Goals: To evaluate the clinical significance of enlarged perihepatic lymph nodes in patients with chronic hepatitis B.
Background: Enlargement of perihepatic lymph node is a common finding during ultrasonography in patients with chronic hepatitis. Its relation with liver histology and viremia was reported in chronic hepatitis C, but little has been known about its clinical significance in chronic hepatitis B.
Study: We evaluated the clinical significance of perihepatic lymphadenopathy in chronic hepatitis B. In 50 patients with biopsy-proven chronic hepatitis B and 15 healthy controls, the perihepatic lymph node volume was evaluated by ultrasonography and its possible correlation with biochemical tests, hepatitis activity index, and hepatitis B viremia was investigated.

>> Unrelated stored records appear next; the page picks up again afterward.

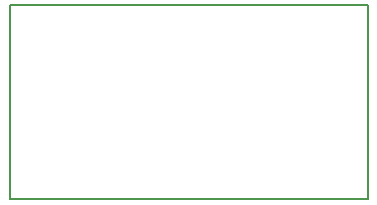
<source format=gko>
%FSTAX23Y23*%
%MOIN*%
%SFA1B1*%

%IPPOS*%
%ADD14C,0.005905*%
%LNfinal_vd-1*%
%LPD*%
G54D14*
X-00588Y-00285D02*
X00605D01*
X00605Y-00283D02*
Y00362D01*
X-00588Y-00285D02*
Y00362D01*
X00605*
M02*
</source>
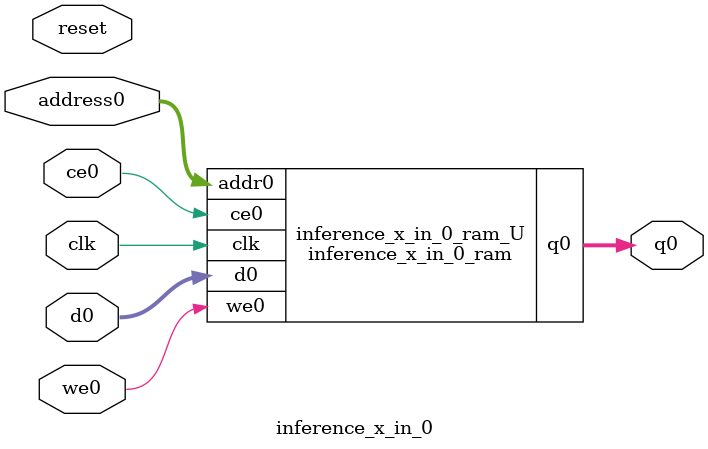
<source format=v>

`timescale 1 ns / 1 ps
module inference_x_in_0_ram (addr0, ce0, d0, we0, q0,  clk);

parameter DWIDTH = 32;
parameter AWIDTH = 10;
parameter MEM_SIZE = 784;

input[AWIDTH-1:0] addr0;
input ce0;
input[DWIDTH-1:0] d0;
input we0;
output reg[DWIDTH-1:0] q0;
input clk;

(* ram_style = "block" *)reg [DWIDTH-1:0] ram[MEM_SIZE-1:0];




always @(posedge clk)  
begin 
    if (ce0) 
    begin
        if (we0) 
        begin 
            ram[addr0] <= d0; 
            q0 <= d0;
        end 
        else 
            q0 <= ram[addr0];
    end
end


endmodule


`timescale 1 ns / 1 ps
module inference_x_in_0(
    reset,
    clk,
    address0,
    ce0,
    we0,
    d0,
    q0);

parameter DataWidth = 32'd32;
parameter AddressRange = 32'd784;
parameter AddressWidth = 32'd10;
input reset;
input clk;
input[AddressWidth - 1:0] address0;
input ce0;
input we0;
input[DataWidth - 1:0] d0;
output[DataWidth - 1:0] q0;



inference_x_in_0_ram inference_x_in_0_ram_U(
    .clk( clk ),
    .addr0( address0 ),
    .ce0( ce0 ),
    .d0( d0 ),
    .we0( we0 ),
    .q0( q0 ));

endmodule


</source>
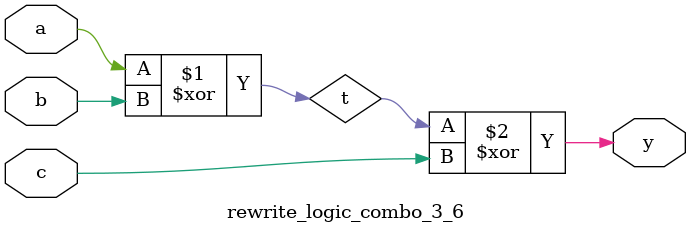
<source format=sv>
module rewrite_logic_combo_3_6(input logic a,b,c, output logic y);
  logic t;
  assign t = a ^ b;
  assign y = t ^ c;
endmodule

</source>
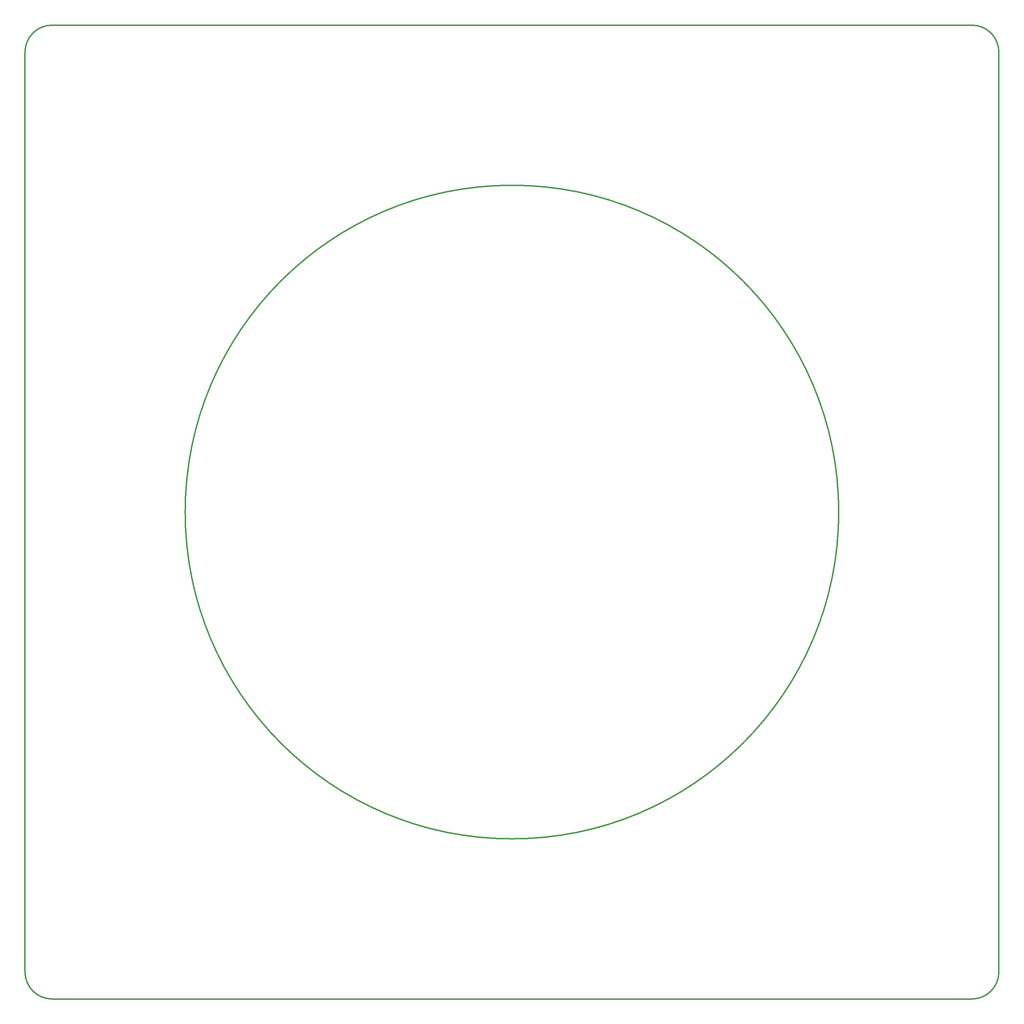
<source format=gm1>
%TF.GenerationSoftware,KiCad,Pcbnew,7.0.10-7.0.10~ubuntu22.04.1*%
%TF.CreationDate,2024-10-06T16:17:04-07:00*%
%TF.ProjectId,teensy_arena_12-12,7465656e-7379-45f6-9172-656e615f3132,rev?*%
%TF.SameCoordinates,Original*%
%TF.FileFunction,Profile,NP*%
%FSLAX46Y46*%
G04 Gerber Fmt 4.6, Leading zero omitted, Abs format (unit mm)*
G04 Created by KiCad (PCBNEW 7.0.10-7.0.10~ubuntu22.04.1) date 2024-10-06 16:17:04*
%MOMM*%
%LPD*%
G01*
G04 APERTURE LIST*
%TA.AperFunction,Profile*%
%ADD10C,0.300000*%
%TD*%
G04 APERTURE END LIST*
D10*
X63500000Y-69850000D02*
X63500000Y-285750000D01*
X285750000Y-292100000D02*
G75*
G03*
X292100000Y-285750000I0J6350000D01*
G01*
X69850000Y-292100000D02*
X285750000Y-292100000D01*
X292100000Y-69850000D02*
G75*
G03*
X285750000Y-63500000I-6350000J0D01*
G01*
X254508000Y-177800000D02*
G75*
G03*
X101092000Y-177800000I-76708000J0D01*
G01*
X101092000Y-177800000D02*
G75*
G03*
X254508000Y-177800000I76708000J0D01*
G01*
X63500000Y-285750000D02*
G75*
G03*
X69850000Y-292100000I6350000J0D01*
G01*
X285750000Y-63500000D02*
X69850000Y-63500000D01*
X69850000Y-63500000D02*
G75*
G03*
X63500000Y-69850000I0J-6350000D01*
G01*
X292100000Y-285750000D02*
X292100000Y-69850000D01*
M02*

</source>
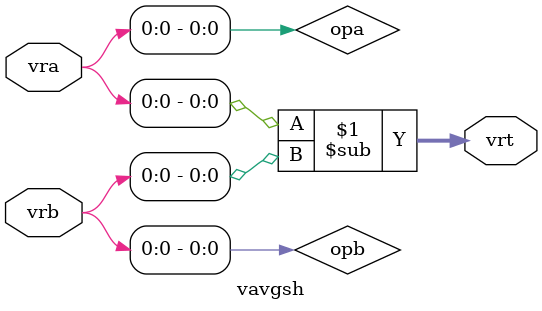
<source format=v>
module vavgsh( vra, vrb, vrt );

input  [31 : 0] vra;
input  [31 : 0] vrb;
output [31 : 0] vrt;

wire   [31 : 0] vrt;

assign opa                  = {vra[31:16], vra[15: 0]};
assign opb                  = {vrb[31:16], vrb[15: 0]};
assign vrt                  = opa - opb;

endmodule

</source>
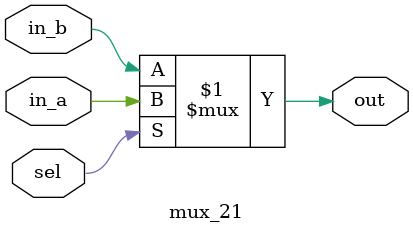
<source format=v>
module mux_21(
  sel,
  in_a,
  in_b,
  out
);
  input       sel;
  input       in_a;
  input       in_b;
  output      out;

  assign out    = sel ? in_a : in_b;

endmodule

</source>
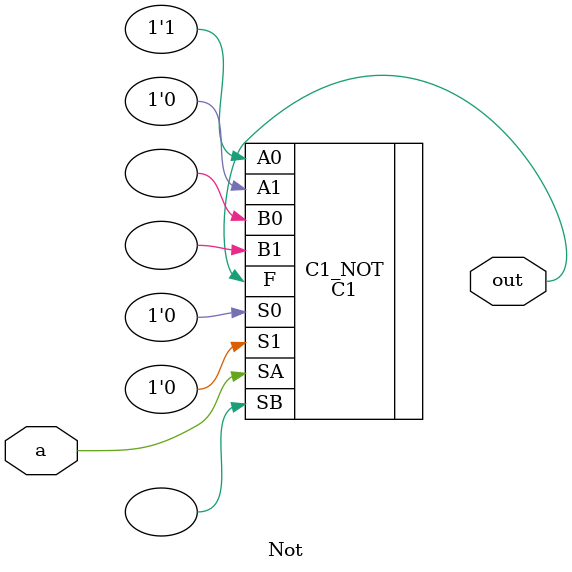
<source format=v>
module Not(a,out);
    input a;
    output out;
    C1 C1_NOT(.A0(1'b1),.A1(1'b0),.SA(a),.B0(),.B1(),.SB(),.S0(1'b0),.S1(1'b0),.F(out));
endmodule
</source>
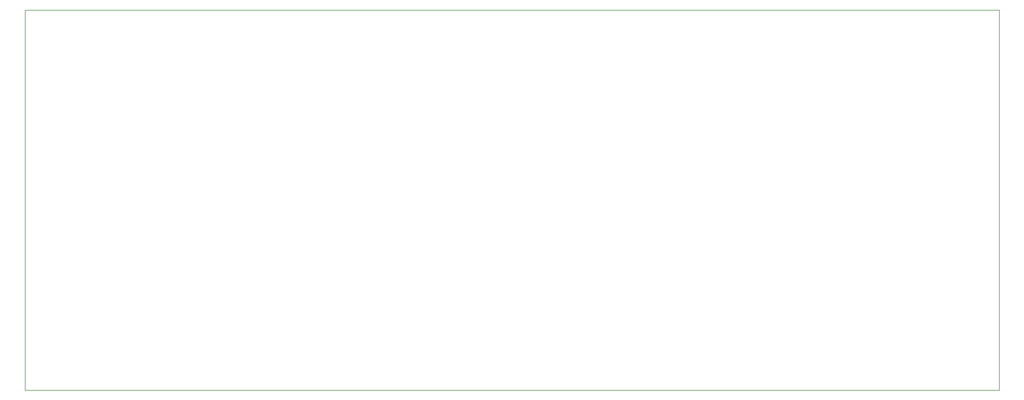
<source format=gbr>
%FSLAX34Y34*%
%MOMM*%
%LNOUTLINE*%
G71*
G01*
%ADD10C,0.100*%
%LPD*%
G54D10*
X0Y992188D02*
X1489075Y992188D01*
X1489075Y411162D01*
X0Y411162D01*
X0Y992188D01*
M02*

</source>
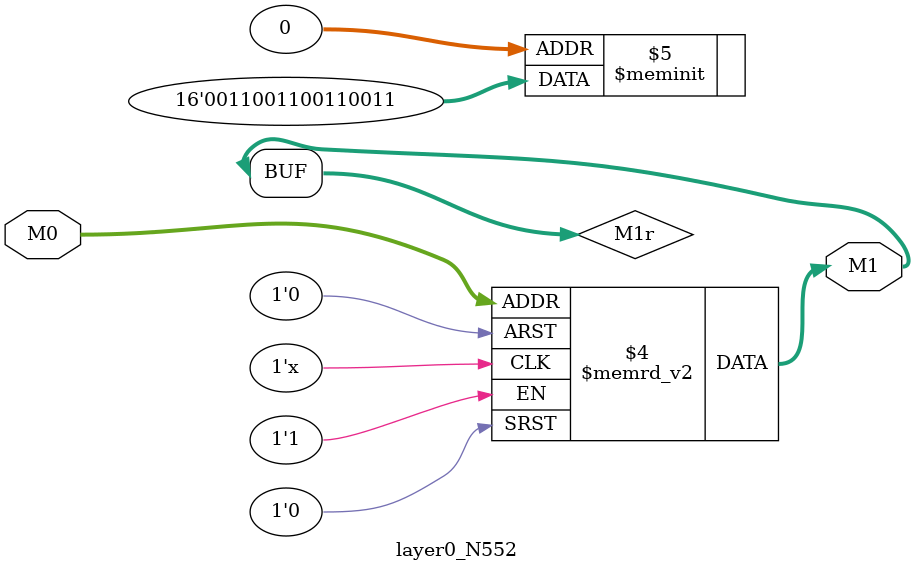
<source format=v>
module layer0_N552 ( input [2:0] M0, output [1:0] M1 );

	(*rom_style = "distributed" *) reg [1:0] M1r;
	assign M1 = M1r;
	always @ (M0) begin
		case (M0)
			3'b000: M1r = 2'b11;
			3'b100: M1r = 2'b11;
			3'b010: M1r = 2'b11;
			3'b110: M1r = 2'b11;
			3'b001: M1r = 2'b00;
			3'b101: M1r = 2'b00;
			3'b011: M1r = 2'b00;
			3'b111: M1r = 2'b00;

		endcase
	end
endmodule

</source>
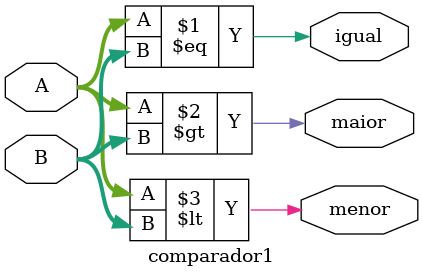
<source format=v>
module comparador1 (A, B, igual, maior, menor);

input [1:0] A, B;
output igual, maior, menor;

assign igual = ( A == B );
assign maior = ( A > B );
assign menor = ( A < B );

endmodule
</source>
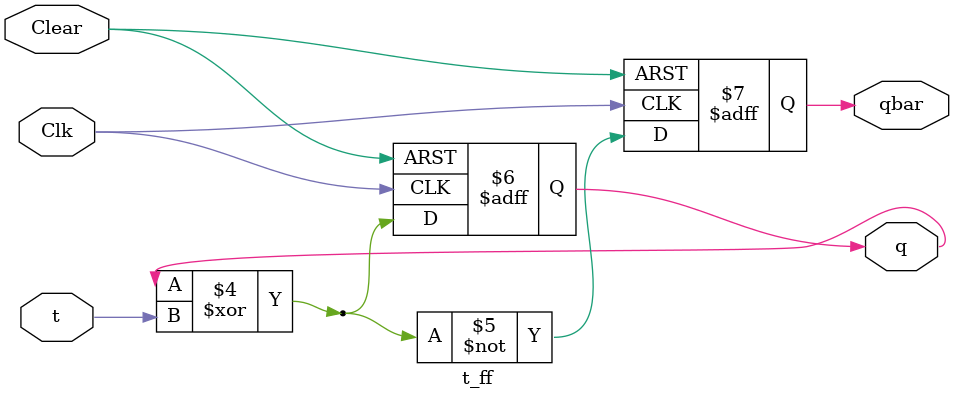
<source format=v>
`timescale 1ns / 1ps


module t_ff(
    input t,Clk,Clear,
    output reg q,qbar
    );
    always @(posedge Clk or negedge Clear)
    begin
        if(Clear == 0)
        begin
            q <= 0;
            qbar <= 1;
        end
        else if(Clk == 1)
        begin
            q = q ^ t;
            qbar = ~q;
        end
    end
endmodule

</source>
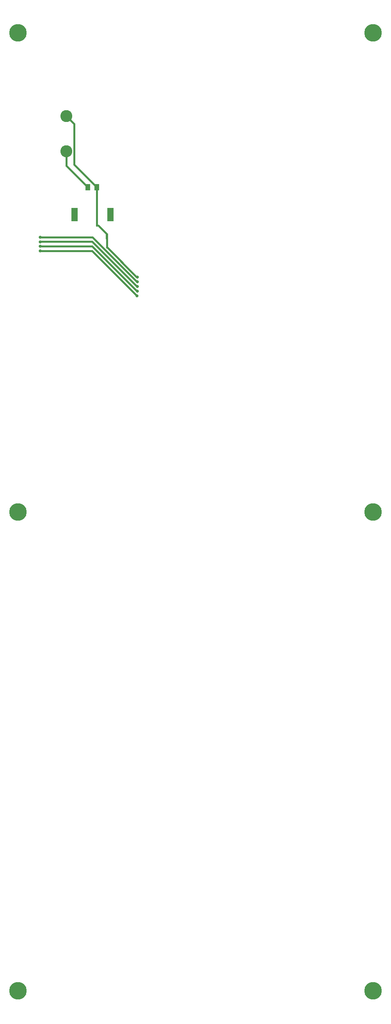
<source format=gbl>
%TF.GenerationSoftware,KiCad,Pcbnew,9.0.1*%
%TF.CreationDate,2025-04-06T17:44:16-07:00*%
%TF.ProjectId,Coil_Panel_XY,436f696c-5f50-4616-9e65-6c5f58592e6b,2.2*%
%TF.SameCoordinates,Original*%
%TF.FileFunction,Copper,L6,Bot*%
%TF.FilePolarity,Positive*%
%FSLAX46Y46*%
G04 Gerber Fmt 4.6, Leading zero omitted, Abs format (unit mm)*
G04 Created by KiCad (PCBNEW 9.0.1) date 2025-04-06 17:44:16*
%MOMM*%
%LPD*%
G01*
G04 APERTURE LIST*
%TA.AperFunction,EtchedComponent*%
%ADD10C,0.000000*%
%TD*%
%TA.AperFunction,ComponentPad*%
%ADD11C,2.600000*%
%TD*%
%TA.AperFunction,ConnectorPad*%
%ADD12C,3.800000*%
%TD*%
%TA.AperFunction,SMDPad,CuDef*%
%ADD13C,0.500000*%
%TD*%
%TA.AperFunction,SMDPad,CuDef*%
%ADD14R,1.100000X1.450000*%
%TD*%
%TA.AperFunction,SMDPad,CuDef*%
%ADD15R,1.350000X2.899999*%
%TD*%
%TA.AperFunction,ViaPad*%
%ADD16C,0.650000*%
%TD*%
%TA.AperFunction,Conductor*%
%ADD17C,0.450000*%
%TD*%
%TA.AperFunction,Conductor*%
%ADD18C,0.250000*%
%TD*%
G04 APERTURE END LIST*
D10*
%TA.AperFunction,EtchedComponent*%
%TO.C,NT1*%
G36*
X51812000Y-68612369D02*
G01*
X51312000Y-68612369D01*
X51312000Y-67612369D01*
X51812000Y-67612369D01*
X51812000Y-68612369D01*
G37*
%TD.AperFunction*%
%TD*%
D11*
%TO.P,H2,1,1*%
%TO.N,unconnected-(H2-Pad1)*%
X109250000Y-24000000D03*
D12*
%TO.N,unconnected-(H2-Pad1)_2*%
X109250000Y-24000000D03*
%TD*%
D11*
%TO.P,TP1,1,1*%
%TO.N,COIL_1*%
X42700000Y-41980000D03*
%TO.P,TP1,2,2*%
%TO.N,COIL_2*%
X42700000Y-49600000D03*
%TD*%
%TO.P,H3,1,1*%
%TO.N,unconnected-(H3-Pad1)_2*%
X109250000Y-127750000D03*
D12*
%TO.N,unconnected-(H3-Pad1)*%
X109250000Y-127750000D03*
%TD*%
D11*
%TO.P,H6,1,1*%
%TO.N,unconnected-(H6-Pad1)*%
X32250000Y-231500000D03*
D12*
%TO.N,unconnected-(H6-Pad1)_1*%
X32250000Y-231500000D03*
%TD*%
D11*
%TO.P,H5,1,1*%
%TO.N,unconnected-(H5-Pad1)_2*%
X32250000Y-127750000D03*
D12*
%TO.N,unconnected-(H5-Pad1)_1*%
X32250000Y-127750000D03*
%TD*%
D11*
%TO.P,H1,1,1*%
%TO.N,unconnected-(H1-Pad1)*%
X32250000Y-24000000D03*
D12*
%TO.N,unconnected-(H1-Pad1)_2*%
X32250000Y-24000000D03*
%TD*%
D11*
%TO.P,H4,1,1*%
%TO.N,unconnected-(H4-Pad1)*%
X109250000Y-231500000D03*
D12*
%TO.N,unconnected-(H4-Pad1)_2*%
X109250000Y-231500000D03*
%TD*%
D13*
%TO.P,NT1,1,1*%
%TO.N,COIL_2*%
X51562000Y-68612369D03*
%TO.P,NT1,2,2*%
%TO.N,COIL_1*%
X51562000Y-67612369D03*
%TD*%
D14*
%TO.P,J1,1,1*%
%TO.N,COIL_1*%
X49354000Y-57382370D03*
%TO.P,J1,2,2*%
%TO.N,COIL_2*%
X47353999Y-57382370D03*
D15*
%TO.P,J1,3,SHIELD1*%
%TO.N,unconnected-(J1-SHIELD1-Pad3)*%
X52248998Y-63357369D03*
%TO.P,J1,4,SHIELD2*%
%TO.N,unconnected-(J1-SHIELD2-Pad4)*%
X44459003Y-63357369D03*
%TD*%
D16*
%TO.N,COIL_2*%
X58102120Y-77898057D03*
X37052120Y-69262057D03*
X37052120Y-71196369D03*
X37052120Y-68246057D03*
X58102120Y-78914057D03*
X58102120Y-79930057D03*
X58079688Y-80946057D03*
X37052120Y-70180369D03*
X58102120Y-76882057D03*
%TD*%
D17*
%TO.N,COIL_1*%
X51562000Y-67612369D02*
X49690499Y-65740868D01*
X44454000Y-52482370D02*
X49354000Y-57382370D01*
X44454000Y-52145871D02*
X44454000Y-52482370D01*
X42704000Y-41954000D02*
X42704000Y-41976369D01*
X44454000Y-43726369D02*
X44454000Y-52145871D01*
X42704000Y-41976369D02*
X44454000Y-43726369D01*
X49354000Y-65740868D02*
X49354000Y-57382370D01*
%TO.N,COIL_2*%
X58102120Y-78914057D02*
X58079688Y-78914057D01*
X58079688Y-79930057D02*
X58102120Y-79930057D01*
X42700000Y-49600000D02*
X42704000Y-49604000D01*
X37149808Y-69164369D02*
X37052120Y-69262057D01*
X42704000Y-52732371D02*
X47353999Y-57382370D01*
X42704000Y-49604000D02*
X42704000Y-52395872D01*
X48330000Y-69164369D02*
X37149808Y-69164369D01*
X48330000Y-71196369D02*
X58079688Y-80946057D01*
X48330000Y-70180369D02*
X58079688Y-79930057D01*
D18*
X51572000Y-70492369D02*
X51562000Y-70482369D01*
D17*
X58102120Y-76882057D02*
X57961688Y-76882057D01*
X58079688Y-78914057D02*
X48330000Y-69164369D01*
X37052120Y-71196369D02*
X48330000Y-71196369D01*
X57961688Y-76882057D02*
X51572000Y-70492369D01*
X48427688Y-68246057D02*
X58079688Y-77898057D01*
X37052120Y-70180369D02*
X48330000Y-70180369D01*
X51562000Y-70482369D02*
X51562000Y-68612369D01*
X42704000Y-52395872D02*
X42704000Y-52732371D01*
X37052120Y-68246057D02*
X48427688Y-68246057D01*
X58079688Y-77898057D02*
X58102120Y-77898057D01*
%TD*%
M02*

</source>
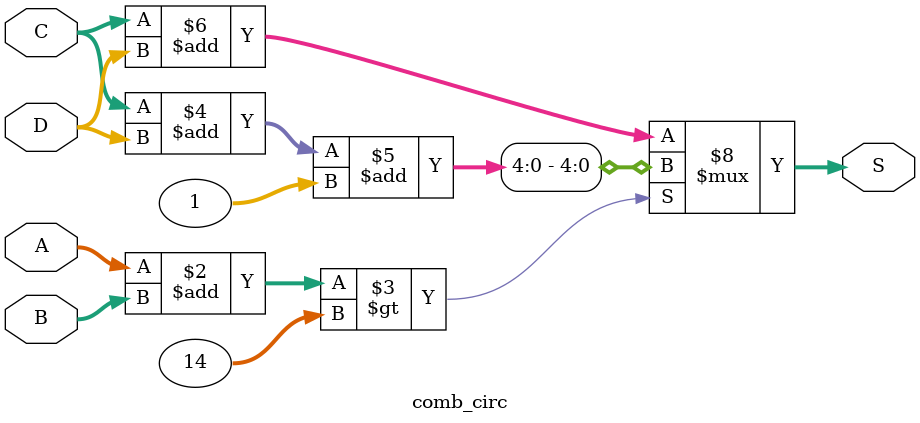
<source format=v>
module comb_circ(S, A, B, C, D);
input [3:0]A, B, C, D;  //input variables
output reg [4:0]S;   //output variable
always @(A, B, C, D)
begin
	if(A+B > 14)    //if A+B > 14 THEN S = C+D+1
		S = C+D+1;
	else  //IF A+B <= 14 THEN S = C+D 
		S = C+D;
end
endmodule

</source>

Results: Perihepatic lymph node was detected in 48 of 50 patients with chronic hepatitis B (volume = 3.4 ± 2.4 mL) and in two of 15 controls (0.4 mL and 0.6 mL). In chronic hepatitis B, lymph node volume showed a significant correlation with serum aspartate transaminase (r = 0.66), alanine transaminase (r = 0.63), gamma-glutamyl-transpeptidase (r = 0.53), histologic activity index (r = 0.59), and necroinflammatory score (r = 0.59;p < 0.05 for all), but not with fibrosis score and serum hepatitis B viremia.
Conclusions: Enlarged perihepatic lymph nodes in chronic hepatitis B can be a good indicator for histologic and biochemical inflammatory activity of the liver, but not for viremia.